## Job item
Look over the material below and count the lines that include "spoon". Give only the total.

Available records below:

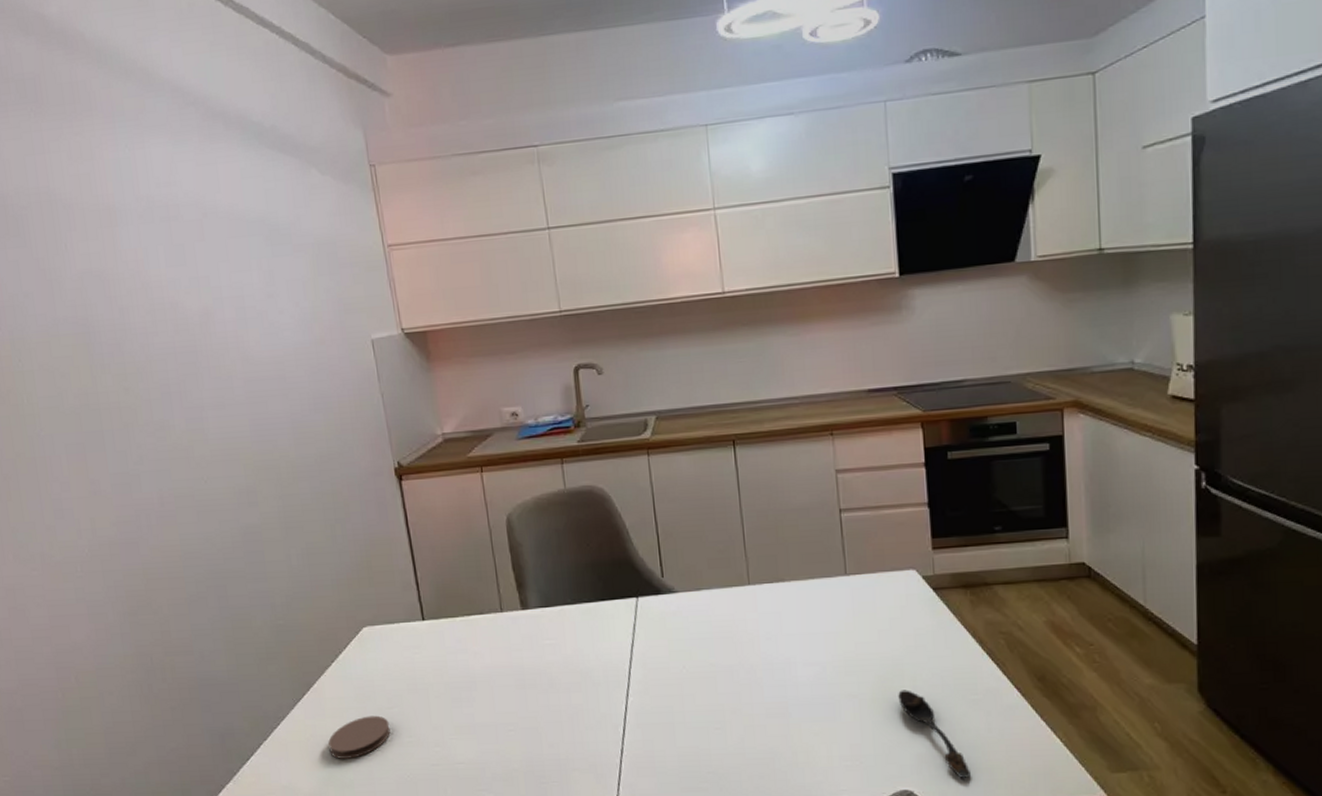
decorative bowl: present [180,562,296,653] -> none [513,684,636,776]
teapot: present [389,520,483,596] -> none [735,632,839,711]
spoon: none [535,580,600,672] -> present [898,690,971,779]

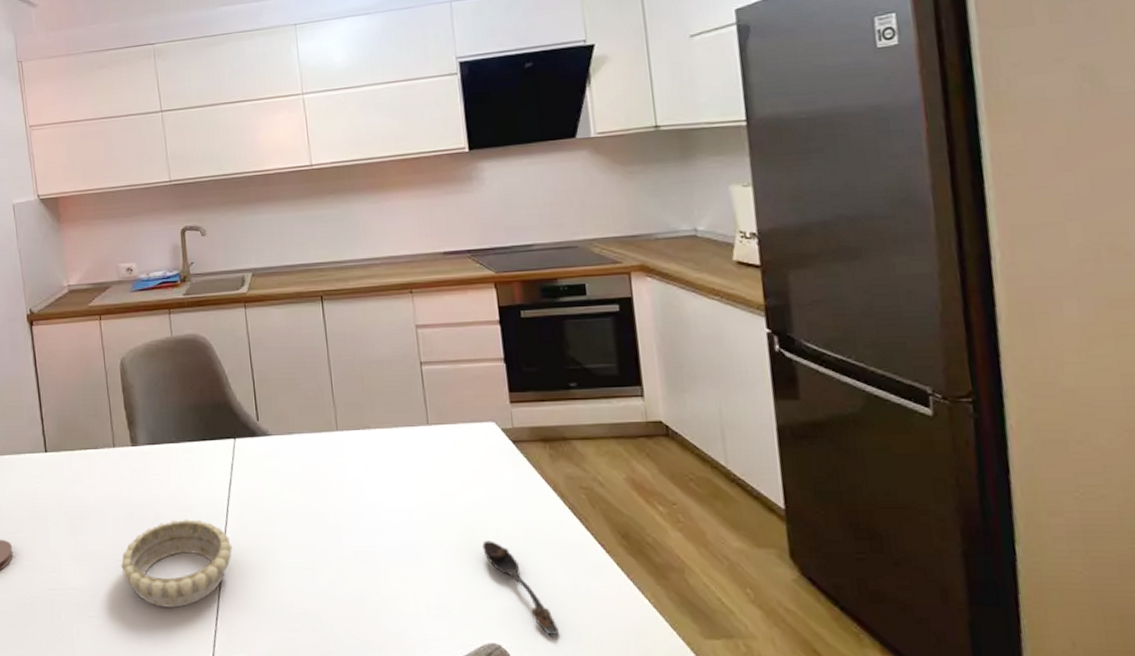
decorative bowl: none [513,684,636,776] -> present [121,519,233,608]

End of Available records.
Available records below:

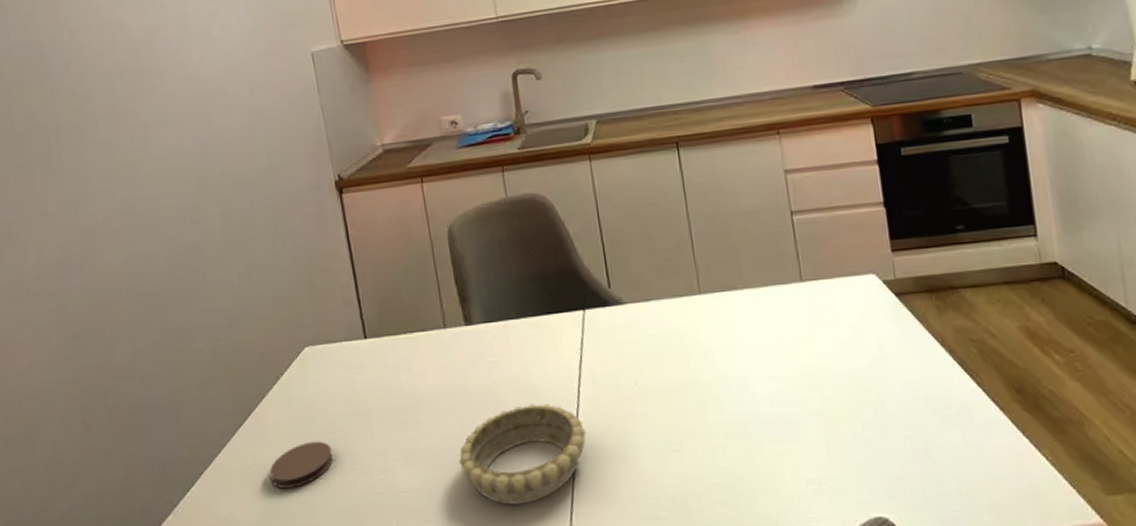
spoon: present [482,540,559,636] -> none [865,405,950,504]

End of Available records.
Available records below:

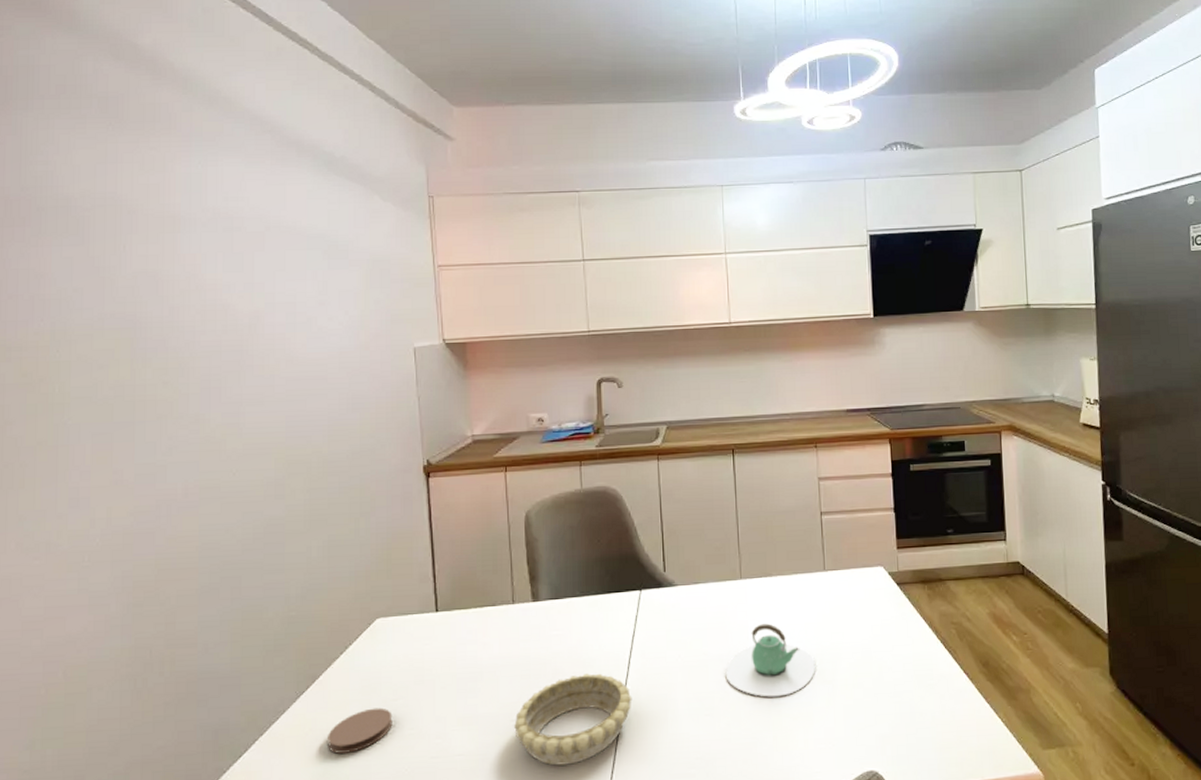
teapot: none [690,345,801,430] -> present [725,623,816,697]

End of Available records.

## Problem solution
2